Users often face inefficiencies when performing research and summarization tasks in browsers. This leads to wasted time and increased cognitive load due to context switching and redundant processes.
Pain Points
- High cognitive load due to context switching
- Time-consuming summarization and research tasks
- Redundant LLM calls increasing hidden costs
- Unstable task completion
I've been developing a page-aware AI browser assistant, Browse Bot, for some time now. It’s an agent-like assistant that helps reduce context switch, save time on summarization and research tasks, and so on. I’ve just rolled out a new version and wanted to share with the community 3 key changes that allowed me to improve essential productivity metrics. Maybe it’ll be useful to some of you. 1 - References instead of element search via LLM When parsing a page, each element receives unique references (@1, etc.). The agent clicks on the reference directly, without an additional LLM call to search for the element.

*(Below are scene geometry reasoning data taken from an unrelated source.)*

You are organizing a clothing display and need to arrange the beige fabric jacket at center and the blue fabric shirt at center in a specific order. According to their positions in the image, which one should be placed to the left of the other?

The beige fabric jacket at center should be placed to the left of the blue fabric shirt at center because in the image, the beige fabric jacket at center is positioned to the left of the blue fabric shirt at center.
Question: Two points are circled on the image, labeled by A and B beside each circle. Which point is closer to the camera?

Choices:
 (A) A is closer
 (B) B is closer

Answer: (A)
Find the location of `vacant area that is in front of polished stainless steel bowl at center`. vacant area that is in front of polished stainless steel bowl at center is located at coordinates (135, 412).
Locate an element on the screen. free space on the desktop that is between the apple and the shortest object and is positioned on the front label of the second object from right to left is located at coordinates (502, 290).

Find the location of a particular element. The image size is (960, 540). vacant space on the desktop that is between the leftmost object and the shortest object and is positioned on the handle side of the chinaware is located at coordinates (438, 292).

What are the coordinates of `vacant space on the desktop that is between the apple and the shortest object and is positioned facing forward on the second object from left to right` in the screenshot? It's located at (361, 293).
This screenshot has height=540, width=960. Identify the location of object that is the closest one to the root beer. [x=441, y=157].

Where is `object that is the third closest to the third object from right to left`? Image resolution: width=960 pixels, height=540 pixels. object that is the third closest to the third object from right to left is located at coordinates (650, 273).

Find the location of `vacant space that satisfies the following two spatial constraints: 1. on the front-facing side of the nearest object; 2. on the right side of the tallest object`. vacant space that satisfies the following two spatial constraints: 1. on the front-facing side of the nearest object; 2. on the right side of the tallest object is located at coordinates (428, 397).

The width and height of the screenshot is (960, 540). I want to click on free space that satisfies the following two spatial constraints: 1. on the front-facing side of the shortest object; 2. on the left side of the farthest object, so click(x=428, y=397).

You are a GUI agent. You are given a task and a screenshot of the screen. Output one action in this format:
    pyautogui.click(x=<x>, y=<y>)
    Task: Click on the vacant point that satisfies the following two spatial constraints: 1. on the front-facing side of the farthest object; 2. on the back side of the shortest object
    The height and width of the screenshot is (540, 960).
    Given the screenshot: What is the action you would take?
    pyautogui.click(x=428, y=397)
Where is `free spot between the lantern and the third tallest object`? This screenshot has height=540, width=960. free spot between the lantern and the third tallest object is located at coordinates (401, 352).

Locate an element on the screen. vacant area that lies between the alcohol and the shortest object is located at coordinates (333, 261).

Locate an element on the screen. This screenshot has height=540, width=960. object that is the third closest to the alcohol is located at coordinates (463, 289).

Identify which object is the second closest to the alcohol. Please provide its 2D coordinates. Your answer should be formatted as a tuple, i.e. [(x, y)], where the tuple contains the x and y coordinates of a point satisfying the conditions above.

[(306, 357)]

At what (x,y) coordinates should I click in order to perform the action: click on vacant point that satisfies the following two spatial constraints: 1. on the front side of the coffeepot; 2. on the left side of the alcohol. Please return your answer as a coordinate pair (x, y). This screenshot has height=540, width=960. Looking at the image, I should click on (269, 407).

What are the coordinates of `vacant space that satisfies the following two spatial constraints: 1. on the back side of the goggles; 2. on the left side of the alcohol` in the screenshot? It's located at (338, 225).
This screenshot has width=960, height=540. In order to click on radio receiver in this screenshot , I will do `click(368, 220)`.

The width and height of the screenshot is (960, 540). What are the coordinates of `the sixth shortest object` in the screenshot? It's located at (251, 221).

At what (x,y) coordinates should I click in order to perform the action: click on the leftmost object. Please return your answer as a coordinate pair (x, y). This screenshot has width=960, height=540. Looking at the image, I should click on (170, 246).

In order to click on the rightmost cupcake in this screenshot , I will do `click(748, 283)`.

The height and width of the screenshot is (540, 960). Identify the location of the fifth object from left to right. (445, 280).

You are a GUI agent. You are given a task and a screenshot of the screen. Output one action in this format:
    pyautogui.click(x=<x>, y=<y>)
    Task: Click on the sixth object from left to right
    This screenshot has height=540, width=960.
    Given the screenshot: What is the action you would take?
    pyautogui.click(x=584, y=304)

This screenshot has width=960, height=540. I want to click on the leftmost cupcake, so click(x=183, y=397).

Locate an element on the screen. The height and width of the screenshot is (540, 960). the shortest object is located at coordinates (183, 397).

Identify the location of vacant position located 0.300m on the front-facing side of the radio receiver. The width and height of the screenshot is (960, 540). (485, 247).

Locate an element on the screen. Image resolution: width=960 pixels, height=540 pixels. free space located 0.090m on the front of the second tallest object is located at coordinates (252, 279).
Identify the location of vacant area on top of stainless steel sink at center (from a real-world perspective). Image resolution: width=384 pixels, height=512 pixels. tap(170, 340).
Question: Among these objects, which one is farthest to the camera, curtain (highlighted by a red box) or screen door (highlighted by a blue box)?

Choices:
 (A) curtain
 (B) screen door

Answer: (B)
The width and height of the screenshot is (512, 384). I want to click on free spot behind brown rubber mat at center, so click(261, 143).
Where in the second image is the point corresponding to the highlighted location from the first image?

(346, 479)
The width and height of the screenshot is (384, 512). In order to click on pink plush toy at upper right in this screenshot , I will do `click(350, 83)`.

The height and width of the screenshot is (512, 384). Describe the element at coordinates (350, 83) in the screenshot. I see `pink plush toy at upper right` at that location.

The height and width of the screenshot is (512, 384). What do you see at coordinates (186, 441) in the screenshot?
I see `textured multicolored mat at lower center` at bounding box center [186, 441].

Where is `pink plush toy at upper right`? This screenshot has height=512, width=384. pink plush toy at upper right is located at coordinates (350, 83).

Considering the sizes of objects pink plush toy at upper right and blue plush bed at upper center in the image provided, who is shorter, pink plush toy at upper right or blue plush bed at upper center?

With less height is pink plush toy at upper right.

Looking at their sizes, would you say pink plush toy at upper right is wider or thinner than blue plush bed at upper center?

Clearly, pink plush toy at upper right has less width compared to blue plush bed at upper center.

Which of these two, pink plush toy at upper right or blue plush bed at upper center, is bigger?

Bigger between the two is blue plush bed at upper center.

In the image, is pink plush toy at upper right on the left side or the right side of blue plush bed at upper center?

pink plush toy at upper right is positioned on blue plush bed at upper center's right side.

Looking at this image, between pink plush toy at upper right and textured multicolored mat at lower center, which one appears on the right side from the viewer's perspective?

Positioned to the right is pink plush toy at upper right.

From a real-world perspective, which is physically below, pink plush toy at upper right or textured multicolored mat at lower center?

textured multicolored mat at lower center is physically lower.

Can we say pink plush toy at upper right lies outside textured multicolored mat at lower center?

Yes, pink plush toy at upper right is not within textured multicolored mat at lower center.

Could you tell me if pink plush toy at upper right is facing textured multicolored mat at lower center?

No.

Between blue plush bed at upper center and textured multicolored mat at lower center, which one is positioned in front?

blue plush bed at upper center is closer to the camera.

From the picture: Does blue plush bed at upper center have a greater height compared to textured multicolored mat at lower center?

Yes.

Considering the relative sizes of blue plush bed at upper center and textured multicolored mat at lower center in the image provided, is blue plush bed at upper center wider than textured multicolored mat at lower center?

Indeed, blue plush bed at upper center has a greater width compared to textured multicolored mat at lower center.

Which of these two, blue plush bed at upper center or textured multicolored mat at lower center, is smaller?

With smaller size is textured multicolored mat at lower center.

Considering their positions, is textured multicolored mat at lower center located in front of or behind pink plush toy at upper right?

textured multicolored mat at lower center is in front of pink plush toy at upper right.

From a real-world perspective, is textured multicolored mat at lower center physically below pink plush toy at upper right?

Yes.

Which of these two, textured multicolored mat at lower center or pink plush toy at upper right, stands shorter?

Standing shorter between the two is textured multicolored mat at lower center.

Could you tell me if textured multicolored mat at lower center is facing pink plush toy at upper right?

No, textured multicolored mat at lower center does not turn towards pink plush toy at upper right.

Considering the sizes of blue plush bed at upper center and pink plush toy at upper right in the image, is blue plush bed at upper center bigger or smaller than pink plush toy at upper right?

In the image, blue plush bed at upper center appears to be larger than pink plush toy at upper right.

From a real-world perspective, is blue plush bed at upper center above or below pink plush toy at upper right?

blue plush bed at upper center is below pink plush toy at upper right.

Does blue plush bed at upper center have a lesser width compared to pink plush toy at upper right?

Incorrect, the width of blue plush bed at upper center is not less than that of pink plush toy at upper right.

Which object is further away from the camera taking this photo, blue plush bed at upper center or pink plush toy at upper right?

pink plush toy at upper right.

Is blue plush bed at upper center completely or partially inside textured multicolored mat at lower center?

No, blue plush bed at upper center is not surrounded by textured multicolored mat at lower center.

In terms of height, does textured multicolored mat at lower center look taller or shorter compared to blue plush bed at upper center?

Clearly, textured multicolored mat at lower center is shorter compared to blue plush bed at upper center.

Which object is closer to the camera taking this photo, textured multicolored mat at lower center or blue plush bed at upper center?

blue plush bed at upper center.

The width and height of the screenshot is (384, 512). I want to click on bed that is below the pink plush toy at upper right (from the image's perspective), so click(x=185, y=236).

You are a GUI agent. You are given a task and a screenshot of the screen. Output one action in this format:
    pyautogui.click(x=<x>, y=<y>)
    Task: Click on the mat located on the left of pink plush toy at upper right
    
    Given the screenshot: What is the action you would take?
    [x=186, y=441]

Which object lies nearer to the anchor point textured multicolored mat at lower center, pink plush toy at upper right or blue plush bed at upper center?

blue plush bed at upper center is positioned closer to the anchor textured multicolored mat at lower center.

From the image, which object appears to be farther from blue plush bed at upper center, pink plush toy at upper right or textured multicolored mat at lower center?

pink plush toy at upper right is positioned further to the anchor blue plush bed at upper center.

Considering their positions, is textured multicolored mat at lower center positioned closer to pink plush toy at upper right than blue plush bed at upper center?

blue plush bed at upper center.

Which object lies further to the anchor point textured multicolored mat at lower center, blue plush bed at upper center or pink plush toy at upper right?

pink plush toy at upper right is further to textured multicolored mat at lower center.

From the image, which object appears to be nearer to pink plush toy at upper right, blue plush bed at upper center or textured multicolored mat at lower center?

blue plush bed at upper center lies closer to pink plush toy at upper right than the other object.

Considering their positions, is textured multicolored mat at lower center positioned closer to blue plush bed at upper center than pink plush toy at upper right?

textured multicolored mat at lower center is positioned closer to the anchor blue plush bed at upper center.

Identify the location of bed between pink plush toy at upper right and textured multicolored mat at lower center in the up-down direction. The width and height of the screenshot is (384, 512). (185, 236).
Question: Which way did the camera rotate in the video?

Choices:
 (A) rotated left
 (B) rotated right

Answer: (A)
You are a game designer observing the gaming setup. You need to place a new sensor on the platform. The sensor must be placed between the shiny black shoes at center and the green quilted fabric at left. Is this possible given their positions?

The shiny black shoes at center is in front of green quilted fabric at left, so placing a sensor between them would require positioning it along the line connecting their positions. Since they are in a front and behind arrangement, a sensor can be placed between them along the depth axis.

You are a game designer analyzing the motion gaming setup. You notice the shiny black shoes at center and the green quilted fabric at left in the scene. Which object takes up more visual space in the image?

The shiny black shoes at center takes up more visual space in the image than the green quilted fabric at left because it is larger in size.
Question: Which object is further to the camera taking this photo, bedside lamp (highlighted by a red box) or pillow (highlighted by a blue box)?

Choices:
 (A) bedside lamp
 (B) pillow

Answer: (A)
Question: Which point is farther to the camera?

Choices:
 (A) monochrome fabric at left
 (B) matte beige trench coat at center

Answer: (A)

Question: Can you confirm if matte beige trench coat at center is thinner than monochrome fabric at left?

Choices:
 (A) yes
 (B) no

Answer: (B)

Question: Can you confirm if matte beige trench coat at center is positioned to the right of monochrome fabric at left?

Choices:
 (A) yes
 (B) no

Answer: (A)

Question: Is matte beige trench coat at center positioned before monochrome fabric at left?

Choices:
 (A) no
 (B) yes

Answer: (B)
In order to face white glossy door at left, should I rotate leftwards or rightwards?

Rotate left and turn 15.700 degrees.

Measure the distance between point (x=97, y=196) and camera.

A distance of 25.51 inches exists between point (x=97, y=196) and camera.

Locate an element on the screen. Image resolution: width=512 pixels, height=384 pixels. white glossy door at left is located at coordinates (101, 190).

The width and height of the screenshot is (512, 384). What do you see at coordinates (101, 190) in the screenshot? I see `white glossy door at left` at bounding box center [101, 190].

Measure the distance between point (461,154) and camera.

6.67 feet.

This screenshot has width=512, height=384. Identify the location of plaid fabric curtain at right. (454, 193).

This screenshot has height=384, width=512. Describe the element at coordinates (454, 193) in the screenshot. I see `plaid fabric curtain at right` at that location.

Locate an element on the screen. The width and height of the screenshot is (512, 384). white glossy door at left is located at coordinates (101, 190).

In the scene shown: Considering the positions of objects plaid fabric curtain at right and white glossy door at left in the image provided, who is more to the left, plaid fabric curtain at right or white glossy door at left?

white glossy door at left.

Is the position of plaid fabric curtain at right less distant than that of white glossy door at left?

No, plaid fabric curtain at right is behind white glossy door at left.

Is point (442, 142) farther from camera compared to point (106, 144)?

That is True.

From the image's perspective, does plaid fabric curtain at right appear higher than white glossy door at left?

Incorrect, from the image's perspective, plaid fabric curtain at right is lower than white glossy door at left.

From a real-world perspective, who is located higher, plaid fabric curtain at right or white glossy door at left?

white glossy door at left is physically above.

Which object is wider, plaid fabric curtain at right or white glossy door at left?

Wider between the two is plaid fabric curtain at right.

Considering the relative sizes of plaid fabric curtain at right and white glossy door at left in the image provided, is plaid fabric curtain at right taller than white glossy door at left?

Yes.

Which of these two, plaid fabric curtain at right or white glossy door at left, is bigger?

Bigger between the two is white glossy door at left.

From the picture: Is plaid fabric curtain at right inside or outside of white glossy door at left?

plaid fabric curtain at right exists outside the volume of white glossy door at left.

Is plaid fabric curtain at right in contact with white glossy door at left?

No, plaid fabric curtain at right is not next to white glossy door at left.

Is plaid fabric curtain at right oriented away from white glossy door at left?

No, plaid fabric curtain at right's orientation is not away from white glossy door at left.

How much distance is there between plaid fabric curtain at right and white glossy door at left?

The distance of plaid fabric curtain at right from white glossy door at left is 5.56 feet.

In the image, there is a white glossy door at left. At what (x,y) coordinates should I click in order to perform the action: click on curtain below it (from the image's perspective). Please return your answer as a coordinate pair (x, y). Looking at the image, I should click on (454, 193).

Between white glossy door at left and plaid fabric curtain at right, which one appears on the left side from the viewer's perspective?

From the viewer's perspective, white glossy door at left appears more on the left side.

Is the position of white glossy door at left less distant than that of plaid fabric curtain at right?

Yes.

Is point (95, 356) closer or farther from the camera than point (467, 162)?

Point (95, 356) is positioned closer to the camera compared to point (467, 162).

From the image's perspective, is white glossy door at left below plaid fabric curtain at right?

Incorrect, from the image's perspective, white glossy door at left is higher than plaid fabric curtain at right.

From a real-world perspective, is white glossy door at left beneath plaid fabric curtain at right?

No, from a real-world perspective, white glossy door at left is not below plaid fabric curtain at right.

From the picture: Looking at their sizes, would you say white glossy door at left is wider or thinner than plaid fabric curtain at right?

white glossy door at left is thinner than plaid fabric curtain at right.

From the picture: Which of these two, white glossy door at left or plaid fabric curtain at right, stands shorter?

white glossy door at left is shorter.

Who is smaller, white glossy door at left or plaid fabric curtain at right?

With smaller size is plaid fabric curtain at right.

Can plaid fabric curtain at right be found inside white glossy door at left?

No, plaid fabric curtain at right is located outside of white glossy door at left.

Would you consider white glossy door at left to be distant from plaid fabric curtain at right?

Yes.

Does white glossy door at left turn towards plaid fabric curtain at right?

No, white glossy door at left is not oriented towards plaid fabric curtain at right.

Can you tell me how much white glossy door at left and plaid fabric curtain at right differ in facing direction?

This allowed me to remove 3-4 hidden LLM calls per task. 2 - Context compression between steps By using the prepareStep hook (AI SDK v6), the results of old steps are replaced with single-line summaries. Context no longer grows linearly with each step. 3 - A software guardrail after actions After each click, the system injects a verification instruction: The agent must read the page and ensure that the result matches expectations. If not, it stops and notifies the user. **How the metrics for the same task improved:** * Tokens: 65k → 28k (-57%) * LLM calls: \~9 → 6 (-33%) * Task completes correctly: unstable → stable * Hidden costs: existing → non-existing I’d be happy to answer any questions or to share the link to the extension if some of you are willing to try it (available for Chrome and Firefox).
An AI browser assistant designed to improve productivity by reducing context switching and enhancing task completion stability. It uses unique references, context compression, and software guardrails to achieve these goals.